Um ano depois, a manhã de 15 de outubro de 2019 ainda se faz presente para quem viu e sobreviveu à tragédia do Edifício Andréa. O desabamento do prédio de sete andares na rua Tibúrcio Cavalcante, bairro Dionísio Torres, em Fortaleza, é marcado pela dor de famílias, amigos e vizinhos que viveram o transtorno de perder bens e entes queridos.

Pouco mais de 12 horas antes do prédio desabar, o cabeleireiro Marcello Rodrigues, então aos 42 anos, passeava na calçada do edifício com o cachorro como costumava fazer rotineiramente. Ele era morador da travessa Hilnete, pequena rua paralela à Tibúrcio Cavalcante, e não imaginava que nos dias seguintes sua residência seria ponto de apoio para as equipes de resgate. Viver ali se tornaria mais difícil dali para frente.

Era terça-feira, dia 15, quando o relógio marcava 10h20min. Marcello se preparava para começar o trabalho com um cliente que acabara de chegar no salão, no mesmo quarteirão do Andréa. "Lembro de cada momento daquela manhã. Senti uma trepidação grande no solo e logo em seguida ouvi um barulho", relembra. O profissional relata que o som era como o de um contêiner caindo ao chão, só que sem a pancada. Um ruído alto e gradativo, que teria durado de 10 a 15 segundos.

"Quando cheguei à porta do salão, só vi uma enorme fumaça, um homem assustado dando ré para sair da rua e gritos de pessoas que estavam nas imediações", relata. Ainda com avental de trabalho e uma tesoura de cortar cabelos no bolso da vestimenta profissional, Marcello saiu acompanhado do cliente em direção ao prédio. A rua se encheu de outras pessoas, também atônitas. "Era como uma cena de filme de terror".

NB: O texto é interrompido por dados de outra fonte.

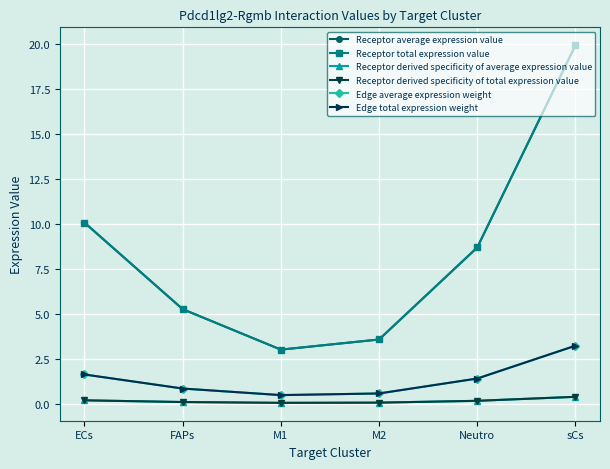

What is the maximum value shown in the chart?

19.9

"Foi tudo muito rápido, mas o primeiro sentimento que tive foi que alguém poderia estar com um problema e eu precisava ajudar. Até a queda de um avião passou pela minha cabeça. Quem eu via na rua, avisava para ir até o salão no intuito de se protegerem. Pensei que poderia estar na iminência de uma explosão", continua. "Quando percebi, eu já estava em cima do portão de alumínio do Andréa".

Marcello relata que encontrou o porteiro do prédio, Francisco Rodrigues Alves, de 59 anos, com um grupo de pessoas que o ajudaram. Ensanguentado, Francisco havia sido sacado para fora do local. Vizinhos já subiam nos escombros em busca de alguém com vida. "Ouvi gritos de pessoas soterradas e me vieram à mente os vizinhos que via quando passava com o cachorro. Foi aí que meu limite humano chegou e não consegui fazer mais nada", diz Marcello. 

Dentre as memórias, ficou "o barulho dos escombros se encaixando" e a necessidade de buscar um refúgio fora dali: "Acordava de madrugada ouvindo as máquinas e bombeiros conversando, chorando". Outra imagem marcante são as pessoas que chegavam ao local do acidente registrando vídeos no celular. "Uma coisa Black Mirror", referencia Marcello.

Passado um ano, vivendo em outro bairro e após meses de terapia, o cabeleireiro trabalha no mesmo lugar, mas confessa não ter coragem de passar pela calçada do prédio a pé como antes. "A sensação que tenho é que eu poderia ter ajudado mais gente. Existe muita dor naquele lugar".